SOURCE EXTRACT -
=== Section Start ===
In Rinehart v. Risling, 180 Md. 668, at page 675, 26 A.2d 411, at page 414, this Court said in holding that the demurrer prayer of the owner of the truck, the favored vehicle, should have been granted: "There is no evidence that this truck driver was not observing the road ahead of him. It is admitted that he was on the right side of the road.Summary of this case from Brooks v. Childress
[No. 24, April Term, 1942.]
Decided May 26, 1942.
Practice — Directed Verdict Prayer — Automobiles — Boulevard — Right of Way.
In action for personal injuries in collision of motor vehicles, where there is but one issue of fact to which it could apply prayer that there was no legally sufficient evidence in the case to entitle plaintiff to recover was sufficient. Gen. Rules of Prac. Proc., 1941, Rule 4. pp. 673-674
Where motortruck was being driven on boulevard, the driver of the truck was entitled to assume that the unfavored automobile entering the boulevard would respect the provisions of the statute. p. 674
In action by passenger in unfavored automobile for personal injuries sustained when automobile was struck by motortruck traveling on boulevard on right side of road, the lights on truck being lighted, and where there was no evidence of excessive speed or that driver of truck was not observing road ahead of him, a prayer directing verdict for defendant truck driver should have been granted, since there was no legally sufficient evidence of primary negligence on the part of the truck driver. p. 675 Decided May 26, 1942.
Appeal from the Circuit Court for Allegany County (HUSTER, J.).
Action for personal injuries by Nellie M. Risling against D. Eldred Rinehart. From an adverse judgment, the defendant appeals. Reversed.
The cause was argued before DELAPLAINE, COLLINS, FORSYTHE, and MARBURY, JJ.
William P. Lane, Jr., with whom were E. Stuart Bushong and Elmer B. Gower on the brief, for the appellant.
John Wagaman, with whom were Charles F. Wagaman and Estel C. Kelley on the brief, for the appellee.
This is an appeal by D. Eldred Rinehart, the owner of a truck, appellant, from a judgment rendered against him in favor of Nellie Risling, appellee, as a result of a verdict by a jury in the Circuit Court for Allegany County.
On September 4, 1939, the appellee, together with four other persons, visited the fair at Timonium. They left there between seven and eight o'clock in the evening to go back to Westminster. Having lost their way, they stopped at an eating place to get lunch and inquired about the road. After receiving directions from a man at the lunch room they proceeded southerly on the Gamber Road. It was raining hard as they approached the stop sign at the intersection of the Gamber Road and Route 140. As they approached that intersection on Gamber Road, there is a bank of earth which obstructs the vision of a car approaching the intersection on the State Highway Route 140 coming from the right. At the intersection the State Highway is 19.8 feet wide including the concrete shoulders and there is an up grade of approximately 4.6 per cent. The width of Gamber Road at the intersection is 19.4 feet and the down grade is about 4 per cent. The appellee was seated on the right-hand side of the rear seat at the time of the accident and was asleep and did not know anything until the collision, when she was severely injured. Seated next to her in the center of the back seat was a Mrs. Yates. A Mr. Bell was on the left of the rear seat and was also asleep at the time of the accident. The driver of the car was Mr. Kenneth Bowers and seated on the front seat to his right was his wife, Mrs. Nora Bowers.
=== Section End ===
COLLECTED MATERIAL -
=== Section Start ===
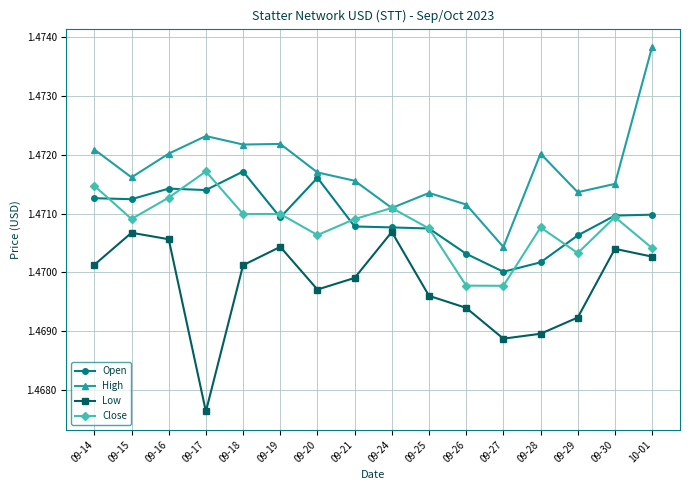

True or false: Close has more than 1 points higher than both neighbors.

True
=== Section End ===
TASK SET -
**a.** Retype the passage of the court opinion between "Appeal from the" and "and MARBURY, JJ.", inclusive.
**b.** In the court opinion, what is the width of Gamber Road at the intersection?

SOLUTIONS -
**a.**
Appeal from the Circuit Court for Allegany County (HUSTER, J.).
Action for personal injuries by Nellie M. Risling against D. Eldred Rinehart. From an adverse judgment, the defendant appeals. Reversed.
The cause was argued before DELAPLAINE, COLLINS, FORSYTHE, and MARBURY, JJ.

**b.** 19.4 feet